Note: It is always a good idea to have a contingent beneficiary in case the main one is deceased or unable to serve.
3. Guardianship Designations
If your client has minor children, it is imperative that someone is chosen to be a guardian in case anything happens. Without such designations, the court will decide who gets custody of minor children.
4. Durable Power of Attorney
Accidents, illness, and mental conditions can render someone unable to make decisions about financial matters. A Durable Power of Attorney (POA) assigns someone to act on your client’s behalf in the event they can no longer do so.
5. Healthcare Power of Attorney
Related to a POA is the Healthcare Power of Attorney (HCPA). This document designates someone to make healthcare decisions in the event your client becomes incapacitated. The designee is often a spouse, parent or adult child, but your client could choose someone else he or she trusts.
Trust Software for Estate Planning Needs
Trust software for attorneys gives you powerful tools that make estate planning more efficient. Modern technology makes it easier than ever to draft legal documents, manage workflow, and improve communication.
In the end trust software will help you spend less time drafting documents and ensure client satisfaction.
How to Choose the Right Trust Software
If you are looking to add wills and trusts software for your practice, good luck. There are certainly many to choose from. To help you make the best decision, we offer a few guidelines.

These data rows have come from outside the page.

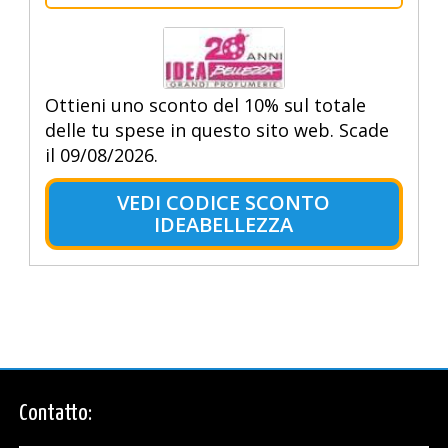
Ottieni uno sconto del 10% sul totale
delle tu spese in questo sito web. Scade
il 09/08/2026.
VEDI CODICE SCONTO
IDEABELLEZZA
Contatto:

3 Questions to Ask Regarding Trust Software
As you review different types of software or systems, there are three main things you need to determine.
1. What does the software include?
The best software should accomplish a few key things. It should be able to help you create accurate legal documents, automate your workflow process, and provide legal education.

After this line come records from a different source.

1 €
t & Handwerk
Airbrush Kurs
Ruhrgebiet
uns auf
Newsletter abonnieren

2. How easy is the software to use?
Ease of use is important for you and your client. Cumbersome software that takes up even more of your time will only lead to frustration.
The language in the software should also be easy for your clients to understand as well. Nothing frustrates people more than complicated legalese. Beyond Counsel drafting software incorporates tools like Grammarly, which ensures that the language in every document is relatable and understandable.
You will spend less time explaining aspects of a will or beneficiary designations because everything is spelled out clearly.
3. Will the software keep you compliant?
Failure to understand or know the law can put your clients’ family and assets in jeopardy. It can also open up your firm to fines or lawsuits. Good trust software should include automatic updates and legal education, so you are always aware of changes in federal or state laws.
Choose 3-4 different software systems and set up demos. This way you can test out each system to see which suits you best.
Use demos to analyze the following:
- Ability to easily inventory client assets
- Ability to determine family liabilities
- Ease of outlining directives
- Ability to easily designate or change beneficiaries
- Automatic updates to reflect state and national laws
The software should give you the ability to draft:
- Wills and Revocable Trusts
- Including specific distributions, residuary, age requirements, fiduciaries, and miscellaneous provisions
- General Durable Power of Attorney
- Health Care Power of Attorney
- Living Wills
For more information, look at our previous blog on the best estate planning software.
The Best Software for Your Estate Needs
Trust software can transform the way to handle estate planning for your clients. In the end, you will save time and money. Choosing the right software is key, but once you have a new system, you will be able to tackle the estate needs of your clients with complete confidence.